━━ AVAILABLE RECORDS

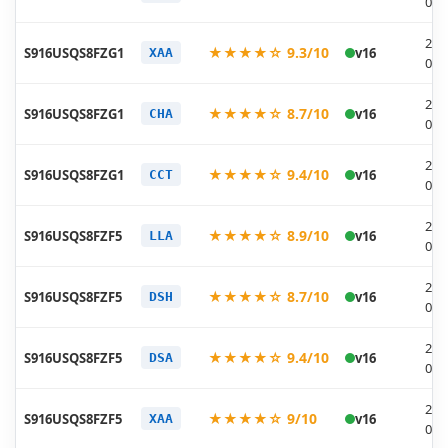
07-
202
★★★★☆ 9.3/10
S916USQS8FZG1
v16
XAA
07-
202
★★★★☆ 8.7/10
S916USQS8FZG1
v16
CHA
07-
202
★★★★☆ 9.4/10
S916USQS8FZG1
v16
CCT
07-
202
★★★★☆ 8.9/10
S916USQS8FZF5
v16
LLA
06-
202
★★★★☆ 8.7/10
S916USQS8FZF5
v16
DSH
06-
202
★★★★☆ 9.4/10
S916USQS8FZF5
v16
DSA
06-
202
★★★★☆ 9/10
S916USQS8FZF5
v16
XAA
06-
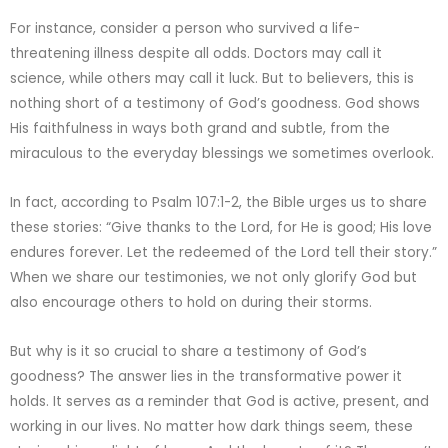
For instance, consider a person who survived a life-
threatening illness despite all odds. Doctors may call it
science, while others may call it luck. But to believers, this is
nothing short of a testimony of God’s goodness. God shows
His faithfulness in ways both grand and subtle, from the
miraculous to the everyday blessings we sometimes overlook.
In fact, according to Psalm 107:1-2, the Bible urges us to share
these stories: “Give thanks to the Lord, for He is good; His love
endures forever. Let the redeemed of the Lord tell their story.”
When we share our testimonies, we not only glorify God but
also encourage others to hold on during their storms.
But why is it so crucial to share a testimony of God’s
goodness? The answer lies in the transformative power it
holds. It serves as a reminder that God is active, present, and
working in our lives. No matter how dark things seem, these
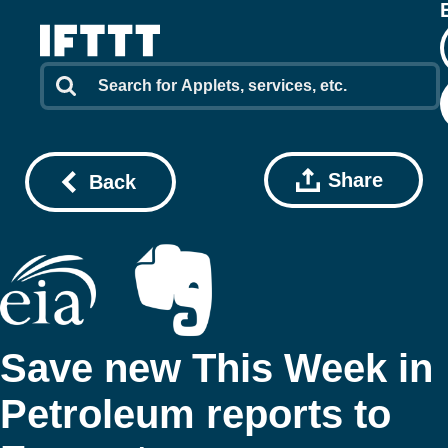
Share
Back
Save new This Week in
Petroleum reports to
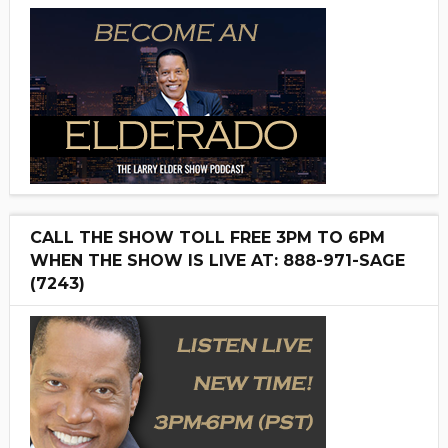
CALL THE SHOW TOLL FREE 3PM TO 6PM
WHEN THE SHOW IS LIVE AT: 888-971-SAGE
(7243)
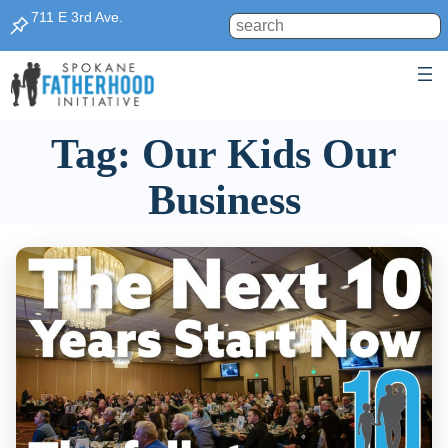
Skip
711 E 3rd Ave.
Search
to
content
Tag:
Our Kids Our
Business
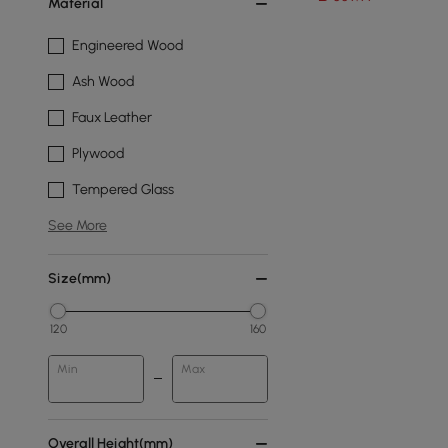
Material
Engineered Wood
Ash Wood
Faux Leather
Plywood
Tempered Glass
See More
Size(mm)
120
160
Min
Max
Overall Height(mm)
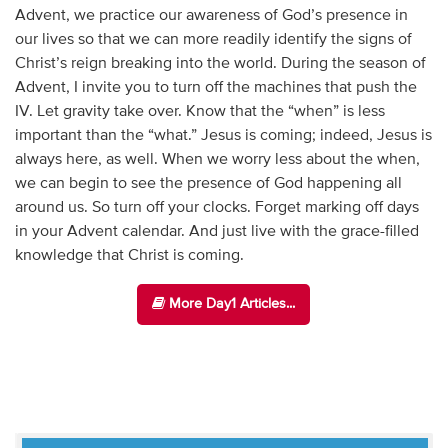
Advent, we practice our awareness of God’s presence in
our lives so that we can more readily identify the signs of
Christ’s reign breaking into the world. During the season of
Advent, I invite you to turn off the machines that push the
IV. Let gravity take over. Know that the “when” is less
important than the “what.” Jesus is coming; indeed, Jesus is
always here, as well. When we worry less about the when,
we can begin to see the presence of God happening all
around us. So turn off your clocks. Forget marking off days
in your Advent calendar. And just live with the grace-filled
knowledge that Christ is coming.
More Day1 Articles...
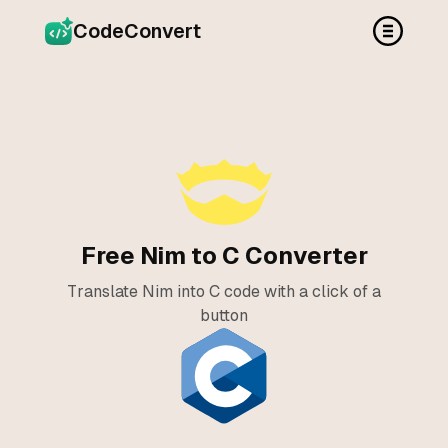
CodeConvert
Free Nim to C Converter
Translate Nim into C code with a click of a
button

━━━━

INSTRUCTION>
Copy out each line above that contains the word "their". Treat uppercase and lowercase as different.

THE ANSWER>
endures forever. Let the redeemed of the Lord tell their story.”
also encourage others to hold on during their storms.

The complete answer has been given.